> What is asked
Rename "Gtr I" to "Guitar I" everywhere it occurs in the material below, and reproduce all of the lines with nothing else altered.

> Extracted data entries

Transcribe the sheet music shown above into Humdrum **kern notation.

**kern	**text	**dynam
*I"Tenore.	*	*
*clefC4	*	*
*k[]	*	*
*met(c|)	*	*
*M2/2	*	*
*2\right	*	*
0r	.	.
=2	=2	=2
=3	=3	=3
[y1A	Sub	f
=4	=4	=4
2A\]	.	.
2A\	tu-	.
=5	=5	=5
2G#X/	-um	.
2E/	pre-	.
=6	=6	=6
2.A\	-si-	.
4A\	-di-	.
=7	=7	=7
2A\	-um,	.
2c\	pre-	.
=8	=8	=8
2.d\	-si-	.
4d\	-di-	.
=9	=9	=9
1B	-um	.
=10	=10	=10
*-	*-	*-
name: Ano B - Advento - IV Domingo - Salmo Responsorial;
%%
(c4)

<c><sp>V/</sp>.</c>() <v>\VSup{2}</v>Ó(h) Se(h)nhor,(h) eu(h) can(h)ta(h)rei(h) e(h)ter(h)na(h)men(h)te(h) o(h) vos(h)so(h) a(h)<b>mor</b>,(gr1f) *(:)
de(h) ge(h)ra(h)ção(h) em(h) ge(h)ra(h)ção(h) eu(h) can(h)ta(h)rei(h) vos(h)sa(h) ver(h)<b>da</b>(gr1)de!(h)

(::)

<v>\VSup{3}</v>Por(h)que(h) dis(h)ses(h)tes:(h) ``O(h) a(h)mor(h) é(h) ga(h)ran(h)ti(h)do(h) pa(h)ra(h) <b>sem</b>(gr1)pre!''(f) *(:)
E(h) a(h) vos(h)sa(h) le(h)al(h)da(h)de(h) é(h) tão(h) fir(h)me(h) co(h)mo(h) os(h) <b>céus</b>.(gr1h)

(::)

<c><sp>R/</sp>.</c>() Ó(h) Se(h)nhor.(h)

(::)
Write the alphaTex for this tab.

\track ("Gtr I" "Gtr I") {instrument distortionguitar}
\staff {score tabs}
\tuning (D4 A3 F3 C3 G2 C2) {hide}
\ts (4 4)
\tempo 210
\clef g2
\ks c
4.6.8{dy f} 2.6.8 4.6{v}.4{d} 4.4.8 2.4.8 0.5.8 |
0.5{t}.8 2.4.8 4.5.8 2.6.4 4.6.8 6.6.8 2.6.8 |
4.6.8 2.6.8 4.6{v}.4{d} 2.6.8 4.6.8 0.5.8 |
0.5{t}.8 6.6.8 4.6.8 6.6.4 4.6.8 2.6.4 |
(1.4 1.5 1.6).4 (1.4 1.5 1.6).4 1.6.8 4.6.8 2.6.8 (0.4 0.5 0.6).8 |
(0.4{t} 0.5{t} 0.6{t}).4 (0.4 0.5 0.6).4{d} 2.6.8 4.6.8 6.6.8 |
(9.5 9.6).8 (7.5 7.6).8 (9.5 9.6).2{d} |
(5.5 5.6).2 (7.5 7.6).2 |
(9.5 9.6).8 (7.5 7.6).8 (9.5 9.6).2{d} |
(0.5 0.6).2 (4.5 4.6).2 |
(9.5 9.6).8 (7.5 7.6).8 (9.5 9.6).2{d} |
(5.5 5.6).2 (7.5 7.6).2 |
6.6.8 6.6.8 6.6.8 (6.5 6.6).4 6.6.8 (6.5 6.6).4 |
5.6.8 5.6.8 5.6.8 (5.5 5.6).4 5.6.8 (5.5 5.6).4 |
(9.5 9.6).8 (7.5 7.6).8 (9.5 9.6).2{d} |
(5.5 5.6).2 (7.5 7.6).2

> Full solution
Transcribe the sheet music shown above into Humdrum **kern notation.

**kern	**text	**dynam
*I"Tenore.	*	*
*clefC4	*	*
*k[]	*	*
*met(c|)	*	*
*M2/2	*	*
*2\right	*	*
0r	.	.
=2	=2	=2
=3	=3	=3
[y1A	Sub	f
=4	=4	=4
2A\]	.	.
2A\	tu-	.
=5	=5	=5
2G#X/	-um	.
2E/	pre-	.
=6	=6	=6
2.A\	-si-	.
4A\	-di-	.
=7	=7	=7
2A\	-um,	.
2c\	pre-	.
=8	=8	=8
2.d\	-si-	.
4d\	-di-	.
=9	=9	=9
1B	-um	.
=10	=10	=10
*-	*-	*-
name: Ano B - Advento - IV Domingo - Salmo Responsorial;
%%
(c4)

<c><sp>V/</sp>.</c>() <v>\VSup{2}</v>Ó(h) Se(h)nhor,(h) eu(h) can(h)ta(h)rei(h) e(h)ter(h)na(h)men(h)te(h) o(h) vos(h)so(h) a(h)<b>mor</b>,(gr1f) *(:)
de(h) ge(h)ra(h)ção(h) em(h) ge(h)ra(h)ção(h) eu(h) can(h)ta(h)rei(h) vos(h)sa(h) ver(h)<b>da</b>(gr1)de!(h)

(::)

<v>\VSup{3}</v>Por(h)que(h) dis(h)ses(h)tes:(h) ``O(h) a(h)mor(h) é(h) ga(h)ran(h)ti(h)do(h) pa(h)ra(h) <b>sem</b>(gr1)pre!''(f) *(:)
E(h) a(h) vos(h)sa(h) le(h)al(h)da(h)de(h) é(h) tão(h) fir(h)me(h) co(h)mo(h) os(h) <b>céus</b>.(gr1h)

(::)

<c><sp>R/</sp>.</c>() Ó(h) Se(h)nhor.(h)

(::)
Write the alphaTex for this tab.

\track ("Guitar I" "Guitar I") {instrument distortionguitar}
\staff {score tabs}
\tuning (D4 A3 F3 C3 G2 C2) {hide}
\ts (4 4)
\tempo 210
\clef g2
\ks c
4.6.8{dy f} 2.6.8 4.6{v}.4{d} 4.4.8 2.4.8 0.5.8 |
0.5{t}.8 2.4.8 4.5.8 2.6.4 4.6.8 6.6.8 2.6.8 |
4.6.8 2.6.8 4.6{v}.4{d} 2.6.8 4.6.8 0.5.8 |
0.5{t}.8 6.6.8 4.6.8 6.6.4 4.6.8 2.6.4 |
(1.4 1.5 1.6).4 (1.4 1.5 1.6).4 1.6.8 4.6.8 2.6.8 (0.4 0.5 0.6).8 |
(0.4{t} 0.5{t} 0.6{t}).4 (0.4 0.5 0.6).4{d} 2.6.8 4.6.8 6.6.8 |
(9.5 9.6).8 (7.5 7.6).8 (9.5 9.6).2{d} |
(5.5 5.6).2 (7.5 7.6).2 |
(9.5 9.6).8 (7.5 7.6).8 (9.5 9.6).2{d} |
(0.5 0.6).2 (4.5 4.6).2 |
(9.5 9.6).8 (7.5 7.6).8 (9.5 9.6).2{d} |
(5.5 5.6).2 (7.5 7.6).2 |
6.6.8 6.6.8 6.6.8 (6.5 6.6).4 6.6.8 (6.5 6.6).4 |
5.6.8 5.6.8 5.6.8 (5.5 5.6).4 5.6.8 (5.5 5.6).4 |
(9.5 9.6).8 (7.5 7.6).8 (9.5 9.6).2{d} |
(5.5 5.6).2 (7.5 7.6).2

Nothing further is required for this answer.